══ Data

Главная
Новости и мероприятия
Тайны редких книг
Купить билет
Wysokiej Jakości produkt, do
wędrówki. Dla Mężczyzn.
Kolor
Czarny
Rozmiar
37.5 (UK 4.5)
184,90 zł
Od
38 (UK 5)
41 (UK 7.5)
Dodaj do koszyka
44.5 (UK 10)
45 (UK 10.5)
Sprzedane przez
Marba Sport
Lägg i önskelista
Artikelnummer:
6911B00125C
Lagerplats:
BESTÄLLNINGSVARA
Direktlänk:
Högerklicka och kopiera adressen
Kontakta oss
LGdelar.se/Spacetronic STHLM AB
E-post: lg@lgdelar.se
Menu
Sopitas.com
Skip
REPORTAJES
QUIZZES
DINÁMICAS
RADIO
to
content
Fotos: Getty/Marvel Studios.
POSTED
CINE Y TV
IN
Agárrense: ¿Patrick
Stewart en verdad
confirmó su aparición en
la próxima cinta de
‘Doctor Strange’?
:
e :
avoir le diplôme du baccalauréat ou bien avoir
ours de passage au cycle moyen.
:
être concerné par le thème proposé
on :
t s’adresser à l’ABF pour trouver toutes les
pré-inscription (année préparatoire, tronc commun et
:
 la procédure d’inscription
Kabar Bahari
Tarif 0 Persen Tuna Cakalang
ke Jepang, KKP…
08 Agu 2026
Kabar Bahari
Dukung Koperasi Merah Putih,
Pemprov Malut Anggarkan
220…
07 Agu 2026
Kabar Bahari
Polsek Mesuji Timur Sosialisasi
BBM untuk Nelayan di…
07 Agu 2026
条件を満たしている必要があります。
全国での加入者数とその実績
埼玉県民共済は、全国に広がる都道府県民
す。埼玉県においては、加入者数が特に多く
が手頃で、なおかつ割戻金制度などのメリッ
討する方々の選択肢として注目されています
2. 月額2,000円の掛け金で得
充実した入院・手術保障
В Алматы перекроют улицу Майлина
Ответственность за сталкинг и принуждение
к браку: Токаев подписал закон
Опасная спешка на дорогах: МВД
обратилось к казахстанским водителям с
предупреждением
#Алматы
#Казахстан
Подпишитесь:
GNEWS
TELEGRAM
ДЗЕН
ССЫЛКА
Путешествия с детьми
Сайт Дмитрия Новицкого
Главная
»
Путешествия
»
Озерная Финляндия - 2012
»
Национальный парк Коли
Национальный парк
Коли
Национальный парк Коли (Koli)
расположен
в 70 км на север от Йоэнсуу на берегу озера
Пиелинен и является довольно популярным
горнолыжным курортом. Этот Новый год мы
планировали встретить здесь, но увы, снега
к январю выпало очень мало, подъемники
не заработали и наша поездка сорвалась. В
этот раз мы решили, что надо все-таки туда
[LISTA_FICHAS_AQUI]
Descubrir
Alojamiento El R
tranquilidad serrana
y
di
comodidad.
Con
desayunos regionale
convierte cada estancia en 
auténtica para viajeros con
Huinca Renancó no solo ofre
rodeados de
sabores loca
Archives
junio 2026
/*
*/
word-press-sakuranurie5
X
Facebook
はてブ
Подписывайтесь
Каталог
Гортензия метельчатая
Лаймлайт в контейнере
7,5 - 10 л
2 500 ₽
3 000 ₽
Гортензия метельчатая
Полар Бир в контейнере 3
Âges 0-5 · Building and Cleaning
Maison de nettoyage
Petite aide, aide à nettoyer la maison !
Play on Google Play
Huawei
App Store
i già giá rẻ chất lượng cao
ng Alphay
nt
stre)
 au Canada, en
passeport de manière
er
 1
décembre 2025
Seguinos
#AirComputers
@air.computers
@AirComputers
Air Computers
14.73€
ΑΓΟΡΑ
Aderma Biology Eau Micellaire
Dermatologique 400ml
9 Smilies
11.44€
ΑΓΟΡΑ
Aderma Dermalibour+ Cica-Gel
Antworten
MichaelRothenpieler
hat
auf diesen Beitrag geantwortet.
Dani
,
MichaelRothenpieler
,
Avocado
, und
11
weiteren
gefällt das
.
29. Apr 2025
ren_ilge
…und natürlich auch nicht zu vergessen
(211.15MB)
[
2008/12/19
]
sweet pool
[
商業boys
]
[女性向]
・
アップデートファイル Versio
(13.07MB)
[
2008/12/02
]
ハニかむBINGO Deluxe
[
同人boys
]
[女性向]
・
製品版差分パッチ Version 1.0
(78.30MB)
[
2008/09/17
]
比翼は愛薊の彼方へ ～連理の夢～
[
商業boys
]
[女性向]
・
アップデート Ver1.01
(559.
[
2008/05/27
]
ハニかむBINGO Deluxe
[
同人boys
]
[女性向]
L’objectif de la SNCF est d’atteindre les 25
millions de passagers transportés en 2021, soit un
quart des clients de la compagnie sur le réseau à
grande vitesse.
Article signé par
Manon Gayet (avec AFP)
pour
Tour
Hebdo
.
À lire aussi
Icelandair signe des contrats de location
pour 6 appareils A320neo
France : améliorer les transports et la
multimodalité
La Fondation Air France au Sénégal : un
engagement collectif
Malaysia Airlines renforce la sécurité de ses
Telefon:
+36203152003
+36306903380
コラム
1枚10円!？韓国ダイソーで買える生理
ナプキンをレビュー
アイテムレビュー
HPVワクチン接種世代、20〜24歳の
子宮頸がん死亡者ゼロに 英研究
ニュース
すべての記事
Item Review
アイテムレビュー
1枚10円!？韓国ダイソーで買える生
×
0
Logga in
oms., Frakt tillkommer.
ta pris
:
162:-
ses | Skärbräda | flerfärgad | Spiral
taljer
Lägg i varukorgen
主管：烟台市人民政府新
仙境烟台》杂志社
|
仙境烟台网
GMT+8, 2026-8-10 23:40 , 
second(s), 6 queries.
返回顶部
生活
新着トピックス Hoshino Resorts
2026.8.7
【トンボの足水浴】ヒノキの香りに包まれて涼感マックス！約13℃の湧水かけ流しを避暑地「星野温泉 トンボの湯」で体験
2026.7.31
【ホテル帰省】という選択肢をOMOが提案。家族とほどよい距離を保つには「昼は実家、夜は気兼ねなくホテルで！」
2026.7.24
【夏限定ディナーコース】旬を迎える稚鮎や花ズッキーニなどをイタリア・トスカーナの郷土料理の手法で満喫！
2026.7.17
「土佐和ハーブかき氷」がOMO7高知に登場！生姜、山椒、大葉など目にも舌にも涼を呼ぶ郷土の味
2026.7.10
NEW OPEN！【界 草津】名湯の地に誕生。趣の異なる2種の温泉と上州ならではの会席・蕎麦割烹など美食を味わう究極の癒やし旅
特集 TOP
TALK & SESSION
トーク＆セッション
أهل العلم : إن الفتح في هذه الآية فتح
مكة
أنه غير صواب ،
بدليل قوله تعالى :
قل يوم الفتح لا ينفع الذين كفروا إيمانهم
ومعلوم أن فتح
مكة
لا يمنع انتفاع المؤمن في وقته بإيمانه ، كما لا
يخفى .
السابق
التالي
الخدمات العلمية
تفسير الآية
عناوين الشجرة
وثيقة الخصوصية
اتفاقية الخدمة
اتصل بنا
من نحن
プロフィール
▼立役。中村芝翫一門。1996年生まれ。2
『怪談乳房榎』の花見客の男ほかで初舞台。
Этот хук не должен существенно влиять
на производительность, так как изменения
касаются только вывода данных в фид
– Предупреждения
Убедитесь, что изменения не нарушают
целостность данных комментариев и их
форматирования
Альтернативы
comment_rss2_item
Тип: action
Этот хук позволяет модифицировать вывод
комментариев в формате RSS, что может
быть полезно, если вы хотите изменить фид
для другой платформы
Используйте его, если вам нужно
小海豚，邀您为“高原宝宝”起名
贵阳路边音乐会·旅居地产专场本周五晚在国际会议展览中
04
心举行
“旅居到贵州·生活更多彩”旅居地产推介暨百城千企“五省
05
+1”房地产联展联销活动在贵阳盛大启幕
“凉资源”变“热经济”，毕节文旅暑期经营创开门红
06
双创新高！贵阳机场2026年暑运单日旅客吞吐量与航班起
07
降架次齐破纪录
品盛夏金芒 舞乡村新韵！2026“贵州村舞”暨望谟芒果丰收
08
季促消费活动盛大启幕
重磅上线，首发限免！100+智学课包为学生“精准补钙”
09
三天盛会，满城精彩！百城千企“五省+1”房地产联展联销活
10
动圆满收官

════

Work task: Set down the data exactly, line for line, from its first line through the line containing "Stewart en verdad", including that line.

Written answer:
Главная
Новости и мероприятия
Тайны редких книг
Купить билет
Wysokiej Jakości produkt, do
wędrówki. Dla Mężczyzn.
Kolor
Czarny
Rozmiar
37.5 (UK 4.5)
184,90 zł
Od
38 (UK 5)
41 (UK 7.5)
Dodaj do koszyka
44.5 (UK 10)
45 (UK 10.5)
Sprzedane przez
Marba Sport
Lägg i önskelista
Artikelnummer:
6911B00125C
Lagerplats:
BESTÄLLNINGSVARA
Direktlänk:
Högerklicka och kopiera adressen
Kontakta oss
LGdelar.se/Spacetronic STHLM AB
E-post: lg@lgdelar.se
Menu
Sopitas.com
Skip
REPORTAJES
QUIZZES
DINÁMICAS
RADIO
to
content
Fotos: Getty/Marvel Studios.
POSTED
CINE Y TV
IN
Agárrense: ¿Patrick
Stewart en verdad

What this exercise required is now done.